[Text data extracted from pages]
____
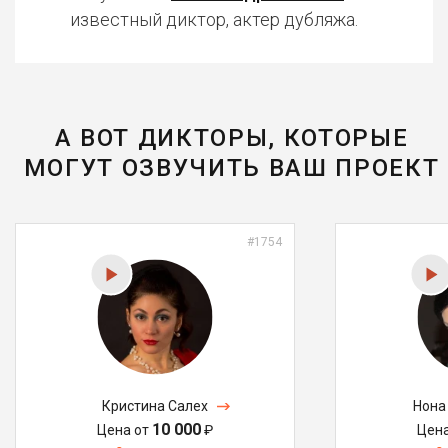
известный диктор, актер дубляжа.
А ВОТ ДИКТОРЫ, КОТОРЫЕ
МОГУТ ОЗВУЧИТЬ ВАШ ПРОЕКТ
#1754
Кристина Салех
Нона
10 000
Цена от
₽
Цен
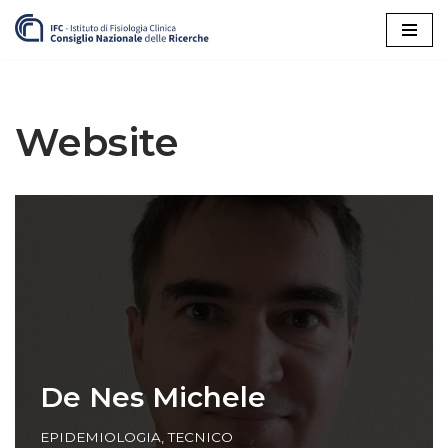
Vai
al
contenuto
Website
De Nes Michele
EPIDEMIOLOGIA
,
TECNICO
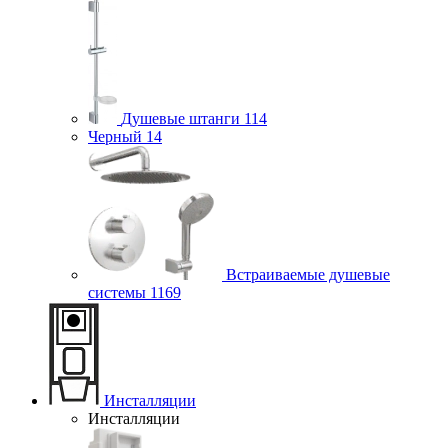
Душевые штанги
114
Черный
14
Встраиваемые душевые
системы
1169
Инсталляции
Инсталляции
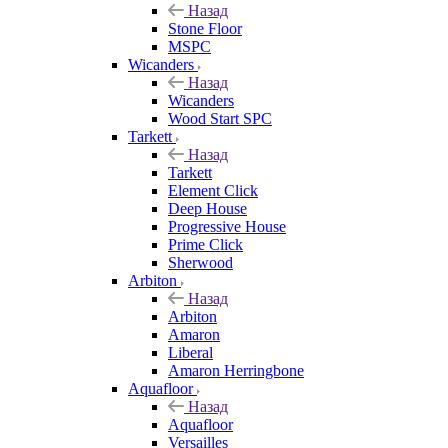
Назад
Stone Floor
MSPC
Wicanders
Назад
Wicanders
Wood Start SPC
Tarkett
Назад
Tarkett
Element Click
Deep House
Progressive House
Prime Click
Sherwood
Arbiton
Назад
Arbiton
Amaron
Liberal
Amaron Herringbone
Aquafloor
Назад
Aquafloor
Versailles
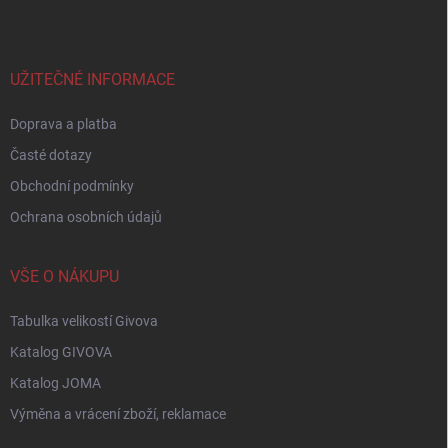
p
a
t
í
UŽITEČNÉ INFORMACE
Doprava a platba
Časté dotazy
Obchodní podmínky
Ochrana osobních údajů
VŠE O NÁKUPU
Tabulka velikostí Givova
Katalog GIVOVA
Katalog JOMA
Výměna a vrácení zboží, reklamace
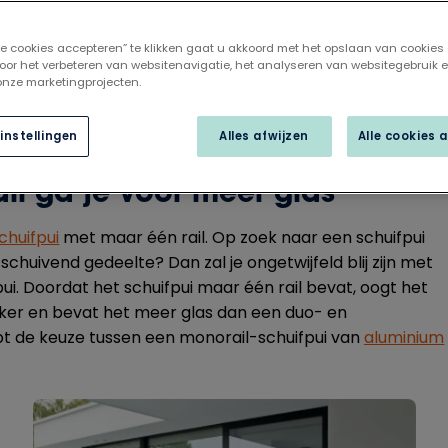
lle cookies accepteren” te klikken gaat u akkoord met het opslaan van cookies
oor het verbeteren van websitenavigatie, het analyseren van websitegebruik 
 onze marketingprojecten.
instellingen
Alles afwijzen
Alle cookies 
il ga je voor meer glas
chuifpui
met maar één rail. Op zoek naar een schuifpui
chuivend gedeelte? Dan zal je ongetwijfeld blij zijn met
ui. Doordat het schuifpui maar één rail bevat, oogt het
ker en bevat het meer glas dan een duo- en
ebt de keuze tussen een monorail-schuifpui van
aluminium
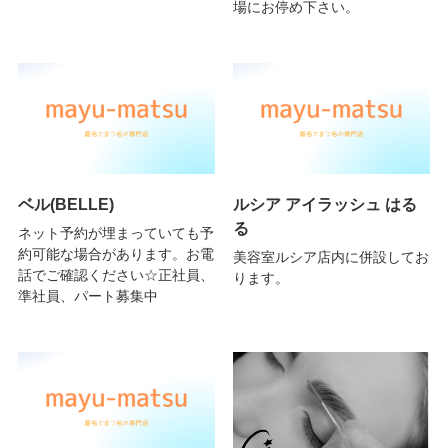
場にお停め下さい。
ベル(BELLE)
ルシア アイラッシュ はる
る
ネット予約が埋まっていても予
約可能な場合があります。お電
美容室ルシア店内に併設してお
話でご確認ください☆正社員、
ります。
準社員、パート募集中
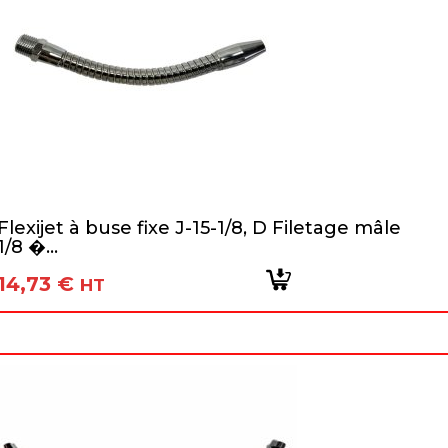
Flexijet à buse fixe J-15-1/8, D Filetage mâle
1/8 �...
14,73
€
HT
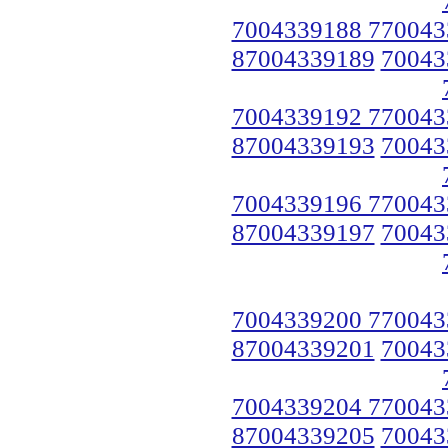
7004339188 770043
87004339189
70043
7004339192 770043
87004339193
70043
7004339196 770043
87004339197
70043
7004339200 770043
87004339201
70043
7004339204 770043
87004339205
70043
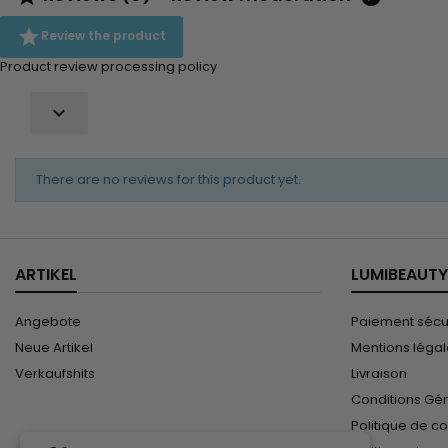
repariert es geschäd
geschwächtes Haar

Review the product
Premium Keratin Caviar 
Product review processing policy

There are no reviews for this product yet.
ARTIKEL
LUMIBEAUTY
Angebote
Paiement sécu
Neue Artikel
Mentions léga
Verkaufshits
Livraison
Conditions Gé
Politique de co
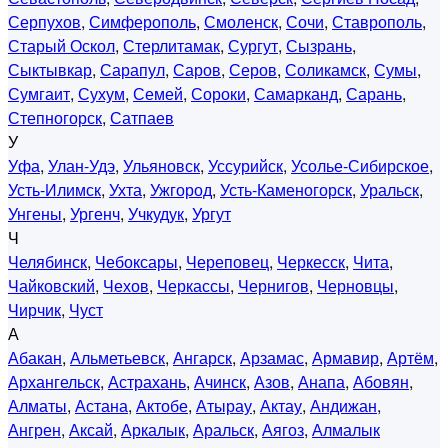
Серпухов
,
Симферополь
,
Смоленск
,
Сочи
,
Ставрополь
,
Старый Оскол
,
Стерлитамак
,
Сургут
,
Сызрань
,
Сыктывкар
,
Сарапул
,
Саров
,
Серов
,
Соликамск
,
Сумы
,
Сумгаит
,
Сухум
,
Семей
,
Сороки
,
Самарканд
,
Сарань
,
Степногорск
,
Сатпаев
У
Уфа
,
Улан-Удэ
,
Ульяновск
,
Уссурийск
,
Усолье-Сибирское
,
Усть-Илимск
,
Ухта
,
Ужгород
,
Усть-Каменогорск
,
Уральск
,
Унгены
,
Ургенч
,
Учкудук
,
Ургут
Ч
Челябинск
,
Чебоксары
,
Череповец
,
Черкесск
,
Чита
,
Чайковский
,
Чехов
,
Черкассы
,
Чернигов
,
Черновцы
,
Чирчик
,
Чуст
А
Абакан
,
Альметьевск
,
Ангарск
,
Арзамас
,
Армавир
,
Артём
,
Архангельск
,
Астрахань
,
Ачинск
,
Азов
,
Анапа
,
Абовян
,
Алматы
,
Астана
,
Актобе
,
Атырау
,
Актау
,
Андижан
,
Ангрен
,
Аксай
,
Аркалык
,
Аральск
,
Аягоз
,
Алмалык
____
- Job item -
Please reproduce every line above word for word, leaving the pictures out.

- Task solution -
известный диктор, актер дубляжа.
А ВОТ ДИКТОРЫ, КОТОРЫЕ
МОГУТ ОЗВУЧИТЬ ВАШ ПРОЕКТ
#1754
Кристина Салех
Нона
10 000
Цена от
₽
Цен
Vai
al
contenuto
Website
De Nes Michele
EPIDEMIOLOGIA
,
TECNICO
Душевые штанги
114
Черный
14
Встраиваемые душевые
системы
1169
Инсталляции
Инсталляции
Назад
Stone Floor
MSPC
Wicanders
Назад
Wicanders
Wood Start SPC
Tarkett
Назад
Tarkett
Element Click
Deep House
Progressive House
Prime Click
Sherwood
Arbiton
Назад
Arbiton
Amaron
Liberal
Amaron Herringbone
Aquafloor
Назад
Aquafloor
Versailles
p
a
t
í
UŽITEČNÉ INFORMACE
Doprava a platba
Časté dotazy
Obchodní podmínky
Ochrana osobních údajů
VŠE O NÁKUPU
Tabulka velikostí Givova
Katalog GIVOVA
Katalog JOMA
Výměna a vrácení zboží, reklamace
lle cookies accepteren” te klikken gaat u akkoord met het opslaan van cookies
oor het verbeteren van websitenavigatie, het analyseren van websitegebruik 
 onze marketingprojecten.
instellingen
Alles afwijzen
Alle cookies 
il ga je voor meer glas
chuifpui
met maar één rail. Op zoek naar een schuifpui
chuivend gedeelte? Dan zal je ongetwijfeld blij zijn met
ui. Doordat het schuifpui maar één rail bevat, oogt het
ker en bevat het meer glas dan een duo- en
ebt de keuze tussen een monorail-schuifpui van
aluminium
場にお停め下さい。
ベル(BELLE)
ルシア アイラッシュ はる
る
ネット予約が埋まっていても予
約可能な場合があります。お電
美容室ルシア店内に併設してお
話でご確認ください☆正社員、
ります。
準社員、パート募集中
Flexijet à buse fixe J-15-1/8, D Filetage mâle
1/8 �...
14,73
€
HT
7004339188 770043
87004339189
70043
7004339192 770043
87004339193
70043
7004339196 770043
87004339197
70043
7004339200 770043
87004339201
70043
7004339204 770043
87004339205
70043
repariert es geschäd
geschwächtes Haar

Review the product
Premium Keratin Caviar 
Product review processing policy

There are no reviews for this product yet.
ARTIKEL
LUMIBEAUTY
Angebote
Paiement sécu
Neue Artikel
Mentions léga
Verkaufshits
Livraison
Conditions Gé
Politique de co
Серпухов
,
Симферополь
,
Смоленск
,
Сочи
,
Ставрополь
,
Старый Оскол
,
Стерлитамак
,
Сургут
,
Сызрань
,
Сыктывкар
,
Сарапул
,
Саров
,
Серов
,
Соликамск
,
Сумы
,
Сумгаит
,
Сухум
,
Семей
,
Сороки
,
Самарканд
,
Сарань
,
Степногорск
,
Сатпаев
У
Уфа
,
Улан-Удэ
,
Ульяновск
,
Уссурийск
,
Усолье-Сибирское
,
Усть-Илимск
,
Ухта
,
Ужгород
,
Усть-Каменогорск
,
Уральск
,
Унгены
,
Ургенч
,
Учкудук
,
Ургут
Ч
Челябинск
,
Чебоксары
,
Череповец
,
Черкесск
,
Чита
,
Чайковский
,
Чехов
,
Черкассы
,
Чернигов
,
Черновцы
,
Чирчик
,
Чуст
А
Абакан
,
Альметьевск
,
Ангарск
,
Арзамас
,
Армавир
,
Артём
,
Архангельск
,
Астрахань
,
Ачинск
,
Азов
,
Анапа
,
Абовян
,
Алматы
,
Астана
,
Актобе
,
Атырау
,
Актау
,
Андижан
,
Ангрен
,
Аксай
,
Аркалык
,
Аральск
,
Аягоз
,
Алмалык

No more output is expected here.